David Attwell FRS, Fellow of the Academy of Medical Sciences, Member of Academia Europaea, Member of the Norwegian Academy of Science and Letters (born 1953) is a British neuroscientist, and the Jodrell Professor of Physiology at University College London in the Faculty of Life Sciences.

==Life==
David Attwell studied physics and physiology (with tutorials from John Stein, who facilitated his learning neuroscience) at Magdalen College, Oxford, and earned his D.Phil. in neuroscience from the University of Oxford where he studied with Julian Jack but also worked in the lab of Denis Noble.

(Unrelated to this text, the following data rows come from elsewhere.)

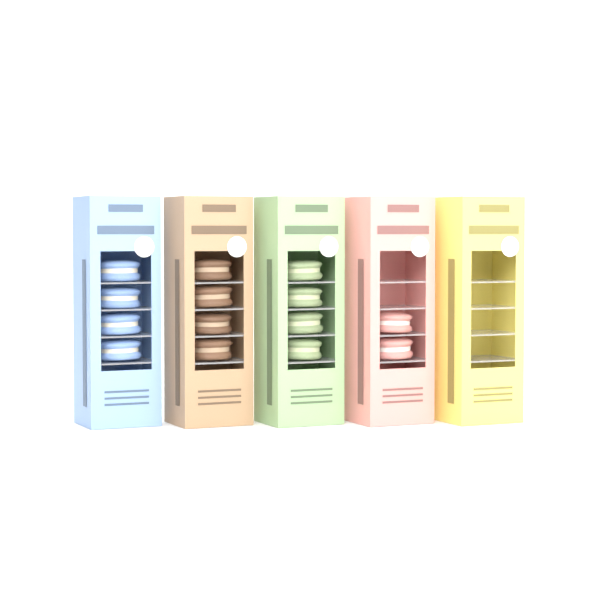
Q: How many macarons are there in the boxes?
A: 14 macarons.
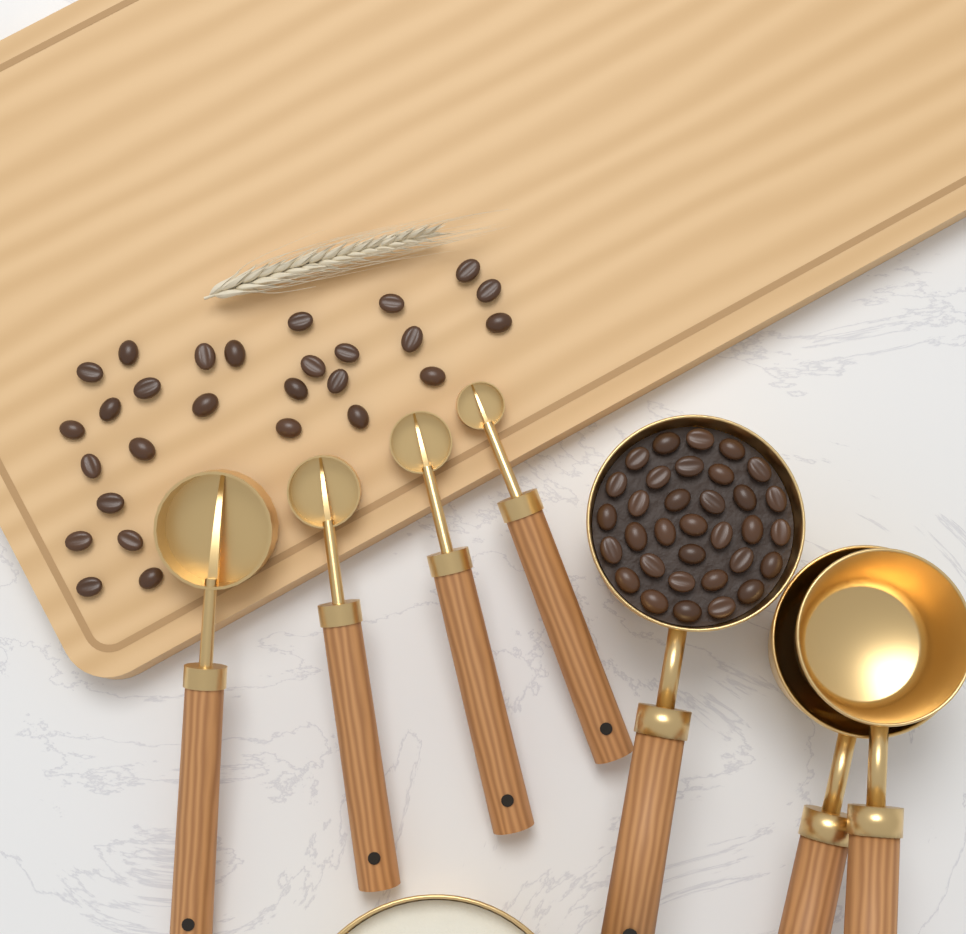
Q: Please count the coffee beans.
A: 61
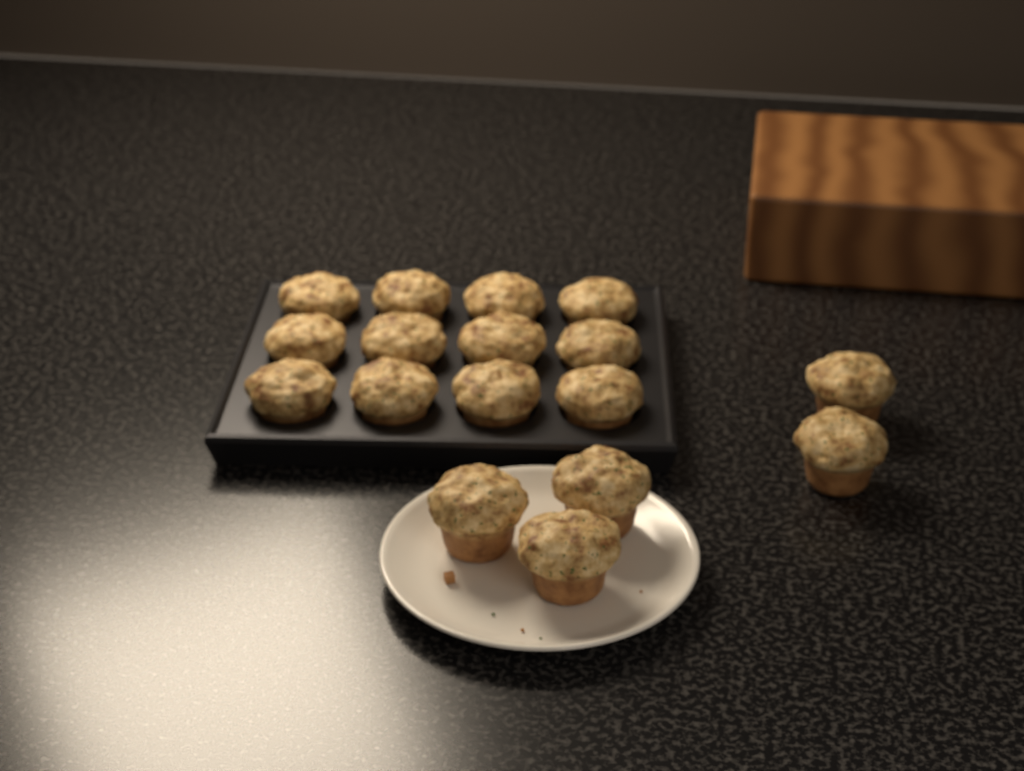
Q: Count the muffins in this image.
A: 17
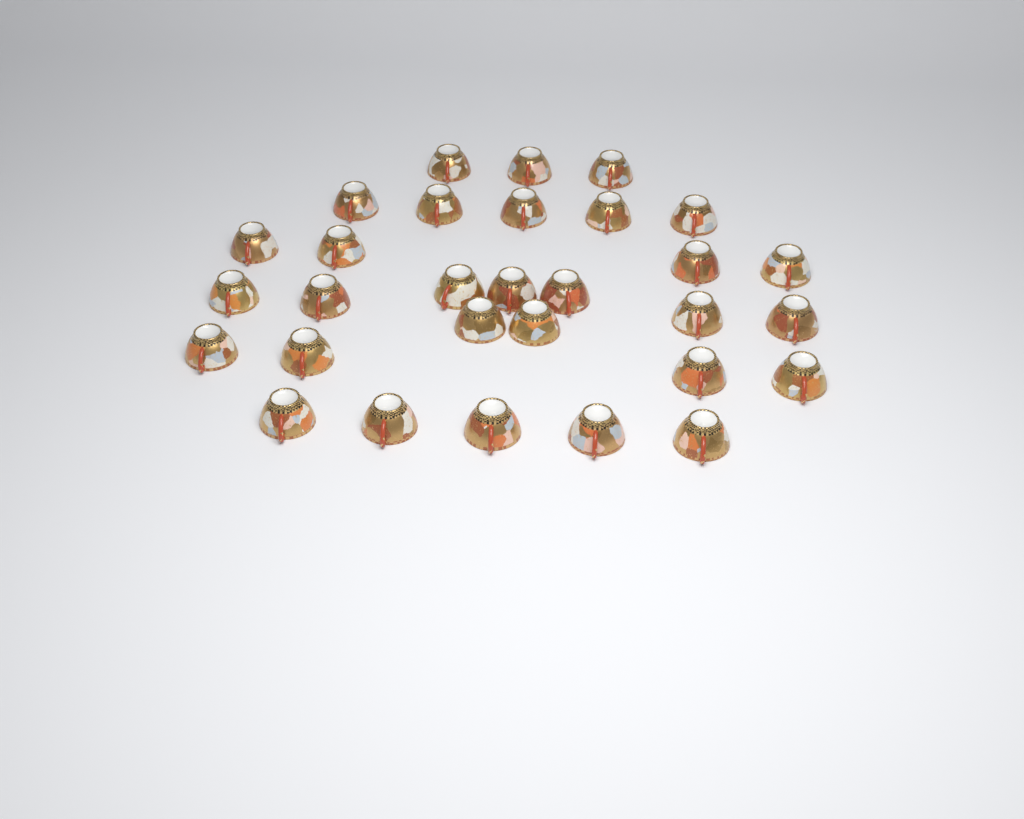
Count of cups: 30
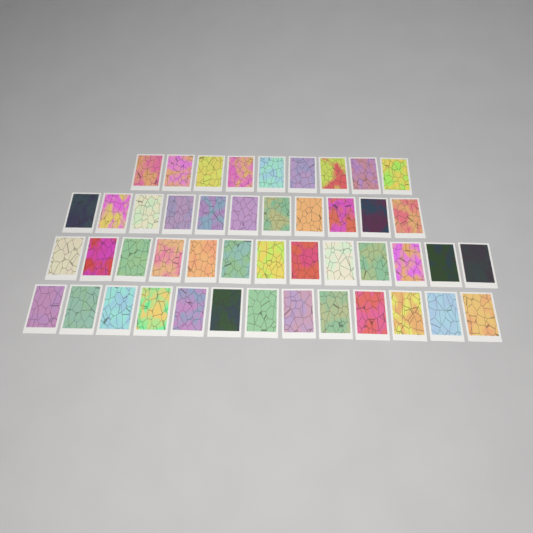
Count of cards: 46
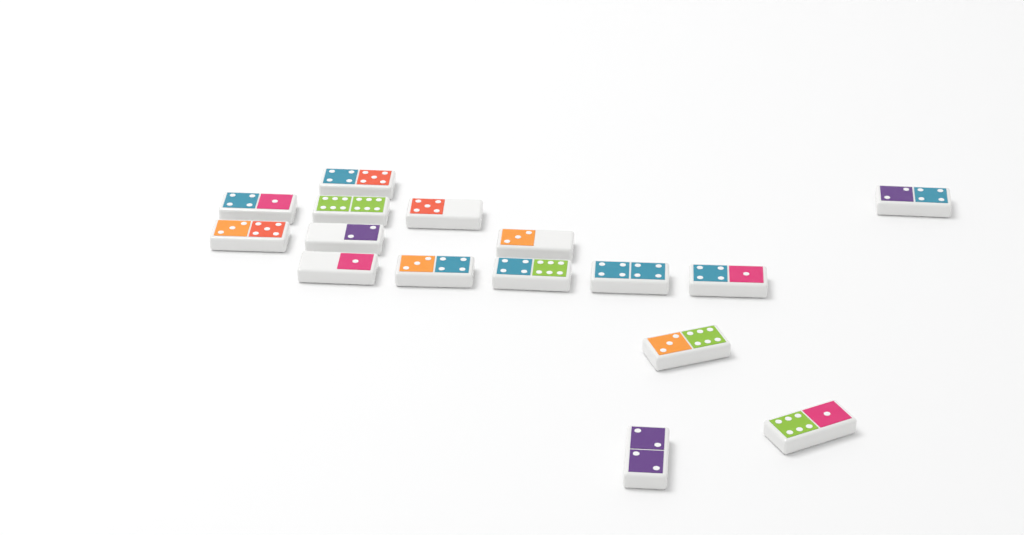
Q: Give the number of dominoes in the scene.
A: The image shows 16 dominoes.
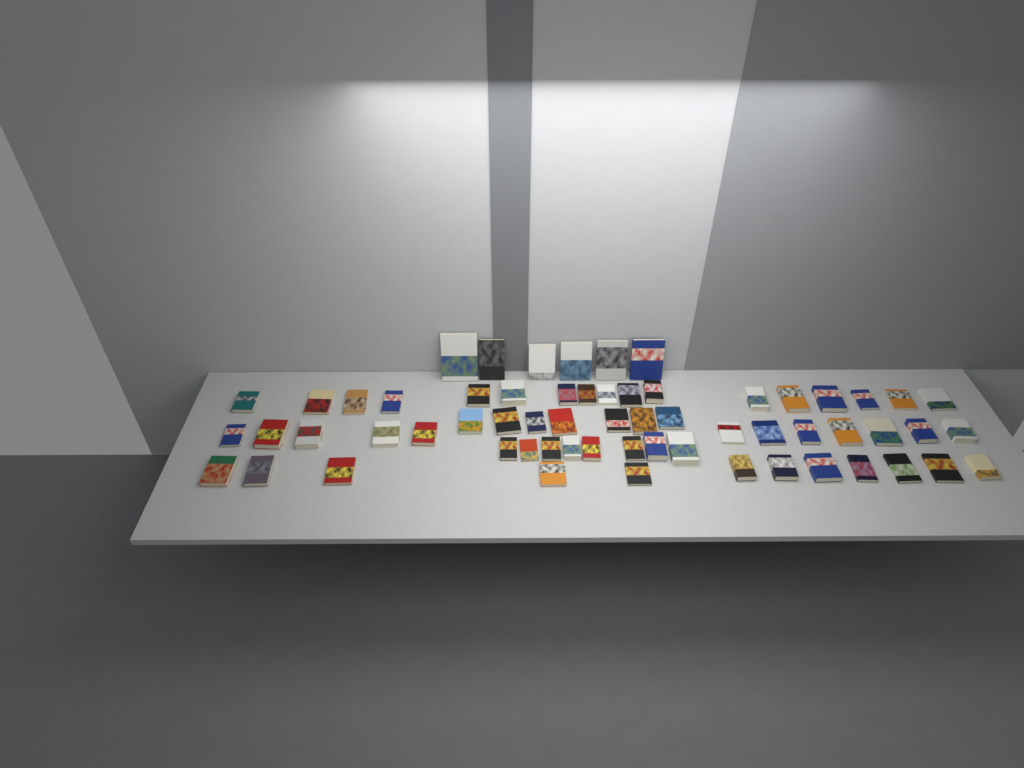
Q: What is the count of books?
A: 62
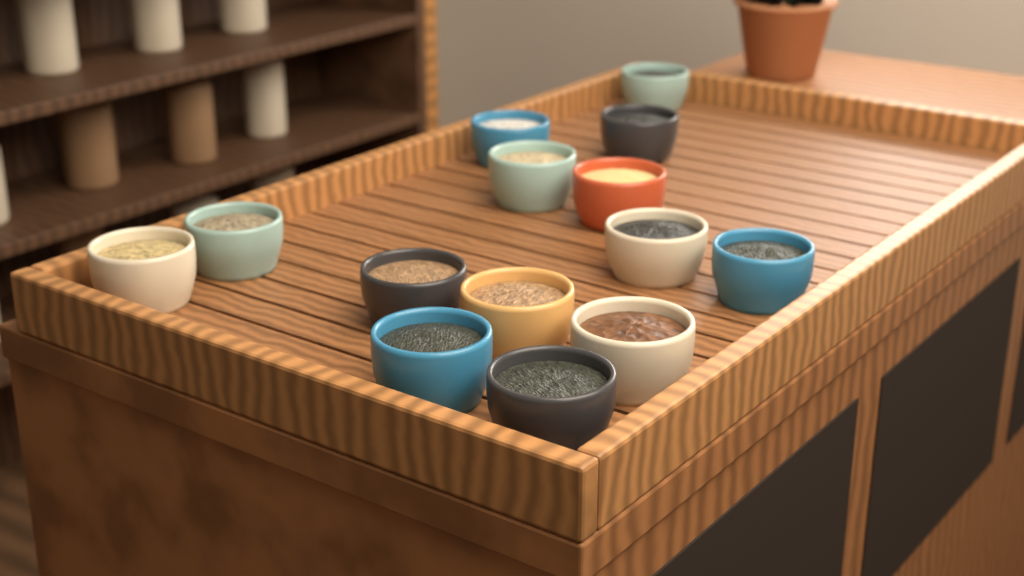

He did postdoctoral research at the University of California, Berkeley with Frank Werblin.

His notable PhD students include Marc Tessier-Lavigne and Nicola Allen.

He has worked on a wide range of subjects including cardiac electrophysiology, the ion channels in rod and cone photoreceptors and early visual processing, the properties of glial cells (astrocytes, oligodendrocytes and microglia), glutamate transporters, brain energy use and how it constrains the evolutionary "design" of the brain, stroke, Alzheimer's disease, and control of brain blood flow especially at the capillary level by pericytes.

In April 2024, the British Heart Foundation announced that David Attwell had been appointed Director of its new Centre for Vascular Dementia Research.